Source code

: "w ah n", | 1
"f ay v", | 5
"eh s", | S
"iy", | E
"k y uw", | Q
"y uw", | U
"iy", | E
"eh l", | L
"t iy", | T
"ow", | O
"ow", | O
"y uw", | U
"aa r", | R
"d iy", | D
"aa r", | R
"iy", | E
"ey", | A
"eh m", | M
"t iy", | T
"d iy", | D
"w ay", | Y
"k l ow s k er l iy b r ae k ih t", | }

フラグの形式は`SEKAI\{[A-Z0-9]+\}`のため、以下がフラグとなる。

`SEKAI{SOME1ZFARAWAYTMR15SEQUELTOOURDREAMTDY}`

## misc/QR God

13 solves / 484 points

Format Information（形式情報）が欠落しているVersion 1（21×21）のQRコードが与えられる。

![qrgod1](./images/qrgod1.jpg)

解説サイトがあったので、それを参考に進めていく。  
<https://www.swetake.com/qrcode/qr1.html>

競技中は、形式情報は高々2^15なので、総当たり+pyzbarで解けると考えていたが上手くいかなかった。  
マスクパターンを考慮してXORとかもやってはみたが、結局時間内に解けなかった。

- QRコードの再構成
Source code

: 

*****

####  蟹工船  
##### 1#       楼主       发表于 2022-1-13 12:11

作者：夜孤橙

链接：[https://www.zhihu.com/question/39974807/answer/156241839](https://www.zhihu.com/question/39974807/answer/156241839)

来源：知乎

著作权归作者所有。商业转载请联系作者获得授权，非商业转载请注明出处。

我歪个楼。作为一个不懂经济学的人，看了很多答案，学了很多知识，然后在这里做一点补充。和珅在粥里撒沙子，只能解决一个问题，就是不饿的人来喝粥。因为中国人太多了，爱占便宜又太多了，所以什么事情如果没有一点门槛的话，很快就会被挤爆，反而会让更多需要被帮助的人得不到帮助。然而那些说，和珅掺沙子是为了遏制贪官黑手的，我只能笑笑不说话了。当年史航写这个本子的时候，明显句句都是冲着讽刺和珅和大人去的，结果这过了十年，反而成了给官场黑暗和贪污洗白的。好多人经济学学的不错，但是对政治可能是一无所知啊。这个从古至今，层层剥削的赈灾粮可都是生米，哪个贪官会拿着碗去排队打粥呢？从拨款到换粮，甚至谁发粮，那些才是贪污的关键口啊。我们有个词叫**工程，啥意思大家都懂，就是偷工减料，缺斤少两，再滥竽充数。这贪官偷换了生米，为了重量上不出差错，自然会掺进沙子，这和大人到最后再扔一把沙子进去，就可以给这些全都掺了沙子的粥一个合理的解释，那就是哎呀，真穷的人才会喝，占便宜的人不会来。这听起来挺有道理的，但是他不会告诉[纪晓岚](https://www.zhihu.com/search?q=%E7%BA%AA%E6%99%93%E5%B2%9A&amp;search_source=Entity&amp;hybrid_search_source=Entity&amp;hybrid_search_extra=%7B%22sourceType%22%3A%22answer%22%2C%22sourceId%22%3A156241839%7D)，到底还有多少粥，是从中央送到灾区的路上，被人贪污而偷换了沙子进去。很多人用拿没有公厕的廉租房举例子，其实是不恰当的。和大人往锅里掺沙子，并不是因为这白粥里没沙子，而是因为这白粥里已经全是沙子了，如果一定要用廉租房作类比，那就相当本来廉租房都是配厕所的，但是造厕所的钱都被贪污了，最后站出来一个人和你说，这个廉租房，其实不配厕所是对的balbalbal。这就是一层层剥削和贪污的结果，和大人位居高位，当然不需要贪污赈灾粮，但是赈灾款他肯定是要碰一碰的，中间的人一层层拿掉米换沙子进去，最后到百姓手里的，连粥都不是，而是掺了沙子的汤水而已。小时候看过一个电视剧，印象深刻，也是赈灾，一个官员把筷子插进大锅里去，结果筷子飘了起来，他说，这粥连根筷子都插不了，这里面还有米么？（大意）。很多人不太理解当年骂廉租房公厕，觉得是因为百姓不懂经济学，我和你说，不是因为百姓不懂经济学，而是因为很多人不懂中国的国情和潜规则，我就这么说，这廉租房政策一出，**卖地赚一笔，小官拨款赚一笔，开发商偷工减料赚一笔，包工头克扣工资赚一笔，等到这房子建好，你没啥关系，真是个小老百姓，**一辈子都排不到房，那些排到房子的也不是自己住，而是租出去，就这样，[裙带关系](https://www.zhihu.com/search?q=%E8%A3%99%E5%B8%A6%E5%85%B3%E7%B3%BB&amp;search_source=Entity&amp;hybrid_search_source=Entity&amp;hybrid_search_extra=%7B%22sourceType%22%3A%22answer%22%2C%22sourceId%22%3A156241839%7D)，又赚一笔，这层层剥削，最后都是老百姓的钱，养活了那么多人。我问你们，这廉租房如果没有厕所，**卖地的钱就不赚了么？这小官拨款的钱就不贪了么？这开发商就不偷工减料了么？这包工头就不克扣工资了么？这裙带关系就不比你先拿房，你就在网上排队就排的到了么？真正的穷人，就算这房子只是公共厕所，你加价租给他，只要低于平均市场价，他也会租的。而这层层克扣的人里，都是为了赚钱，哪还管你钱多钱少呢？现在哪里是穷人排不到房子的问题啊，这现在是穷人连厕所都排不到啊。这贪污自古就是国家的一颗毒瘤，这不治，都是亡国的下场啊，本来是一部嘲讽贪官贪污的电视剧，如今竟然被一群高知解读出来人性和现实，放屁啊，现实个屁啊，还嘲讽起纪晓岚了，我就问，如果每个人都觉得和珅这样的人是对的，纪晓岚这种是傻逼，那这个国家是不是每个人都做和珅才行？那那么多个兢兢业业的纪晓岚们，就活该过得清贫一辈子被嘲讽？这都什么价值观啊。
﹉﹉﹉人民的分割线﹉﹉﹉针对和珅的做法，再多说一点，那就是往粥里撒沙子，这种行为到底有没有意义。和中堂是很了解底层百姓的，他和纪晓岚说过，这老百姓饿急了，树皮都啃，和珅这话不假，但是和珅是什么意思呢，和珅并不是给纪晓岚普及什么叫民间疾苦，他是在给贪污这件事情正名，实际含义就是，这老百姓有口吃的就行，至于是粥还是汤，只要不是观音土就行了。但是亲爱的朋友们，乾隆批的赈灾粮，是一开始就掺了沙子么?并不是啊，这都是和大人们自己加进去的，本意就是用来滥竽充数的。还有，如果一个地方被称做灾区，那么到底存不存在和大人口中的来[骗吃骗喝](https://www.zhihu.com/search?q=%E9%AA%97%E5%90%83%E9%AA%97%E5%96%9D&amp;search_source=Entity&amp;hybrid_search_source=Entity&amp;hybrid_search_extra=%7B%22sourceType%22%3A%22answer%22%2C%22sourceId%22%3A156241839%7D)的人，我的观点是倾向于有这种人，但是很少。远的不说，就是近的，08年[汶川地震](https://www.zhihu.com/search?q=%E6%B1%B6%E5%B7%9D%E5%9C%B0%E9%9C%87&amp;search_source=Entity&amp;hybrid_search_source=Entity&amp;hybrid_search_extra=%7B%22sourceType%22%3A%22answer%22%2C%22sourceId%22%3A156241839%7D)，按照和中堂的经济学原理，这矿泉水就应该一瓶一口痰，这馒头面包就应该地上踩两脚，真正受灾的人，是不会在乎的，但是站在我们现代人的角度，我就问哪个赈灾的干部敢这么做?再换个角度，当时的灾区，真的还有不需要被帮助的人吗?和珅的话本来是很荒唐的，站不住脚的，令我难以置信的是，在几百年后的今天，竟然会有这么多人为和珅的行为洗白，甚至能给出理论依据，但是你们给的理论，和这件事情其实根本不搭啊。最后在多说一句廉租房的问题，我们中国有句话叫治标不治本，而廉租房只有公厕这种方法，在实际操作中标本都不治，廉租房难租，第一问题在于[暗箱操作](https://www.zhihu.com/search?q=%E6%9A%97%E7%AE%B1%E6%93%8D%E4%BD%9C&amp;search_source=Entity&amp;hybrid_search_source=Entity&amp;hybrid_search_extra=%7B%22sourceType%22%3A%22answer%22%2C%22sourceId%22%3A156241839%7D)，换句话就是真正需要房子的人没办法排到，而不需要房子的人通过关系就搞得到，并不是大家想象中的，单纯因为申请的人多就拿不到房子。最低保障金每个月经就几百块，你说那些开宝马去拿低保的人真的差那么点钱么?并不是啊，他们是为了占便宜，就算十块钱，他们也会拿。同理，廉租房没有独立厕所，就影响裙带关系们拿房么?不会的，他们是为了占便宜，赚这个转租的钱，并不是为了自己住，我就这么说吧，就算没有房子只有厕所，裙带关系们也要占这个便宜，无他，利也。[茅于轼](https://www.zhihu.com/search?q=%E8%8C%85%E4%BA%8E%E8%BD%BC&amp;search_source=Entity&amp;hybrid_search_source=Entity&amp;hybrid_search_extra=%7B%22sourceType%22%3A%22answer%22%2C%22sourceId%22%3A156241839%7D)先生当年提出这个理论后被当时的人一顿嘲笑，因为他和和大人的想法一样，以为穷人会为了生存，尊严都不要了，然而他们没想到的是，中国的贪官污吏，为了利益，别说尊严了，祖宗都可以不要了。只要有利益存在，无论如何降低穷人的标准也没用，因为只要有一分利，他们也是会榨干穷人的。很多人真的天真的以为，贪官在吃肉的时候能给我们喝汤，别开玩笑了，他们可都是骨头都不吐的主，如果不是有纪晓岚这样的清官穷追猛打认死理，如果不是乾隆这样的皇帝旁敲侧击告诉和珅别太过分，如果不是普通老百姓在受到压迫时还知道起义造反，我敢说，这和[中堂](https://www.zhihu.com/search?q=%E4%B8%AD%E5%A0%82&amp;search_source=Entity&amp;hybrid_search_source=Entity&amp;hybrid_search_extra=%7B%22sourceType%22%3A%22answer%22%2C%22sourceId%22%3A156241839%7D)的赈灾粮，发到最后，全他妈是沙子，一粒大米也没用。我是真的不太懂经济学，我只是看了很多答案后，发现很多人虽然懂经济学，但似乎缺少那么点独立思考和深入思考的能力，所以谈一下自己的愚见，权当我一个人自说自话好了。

_WHAT IS NEEDED_:
Take the listing above from its first line through the line containing "著作权归作者所有。商业转载请联系作者获得授权，非商业转载请注明出处。", and transcribe that stretch exactly, with no other lines.

_FINISHED EXERCISE_:
Source code

: "w ah n", | 1
"f ay v", | 5
"eh s", | S
"iy", | E
"k y uw", | Q
"y uw", | U
"iy", | E
"eh l", | L
"t iy", | T
"ow", | O
"ow", | O
"y uw", | U
"aa r", | R
"d iy", | D
"aa r", | R
"iy", | E
"ey", | A
"eh m", | M
"t iy", | T
"d iy", | D
"w ay", | Y
"k l ow s k er l iy b r ae k ih t", | }

フラグの形式は`SEKAI\{[A-Z0-9]+\}`のため、以下がフラグとなる。

`SEKAI{SOME1ZFARAWAYTMR15SEQUELTOOURDREAMTDY}`

## misc/QR God

13 solves / 484 points

Format Information（形式情報）が欠落しているVersion 1（21×21）のQRコードが与えられる。

![qrgod1](./images/qrgod1.jpg)

解説サイトがあったので、それを参考に進めていく。  
<https://www.swetake.com/qrcode/qr1.html>

競技中は、形式情報は高々2^15なので、総当たり+pyzbarで解けると考えていたが上手くいかなかった。  
マスクパターンを考慮してXORとかもやってはみたが、結局時間内に解けなかった。

- QRコードの再構成
Source code

: 

*****

####  蟹工船  
##### 1#       楼主       发表于 2022-1-13 12:11

作者：夜孤橙

链接：[https://www.zhihu.com/question/39974807/answer/156241839](https://www.zhihu.com/question/39974807/answer/156241839)

来源：知乎

著作权归作者所有。商业转载请联系作者获得授权，非商业转载请注明出处。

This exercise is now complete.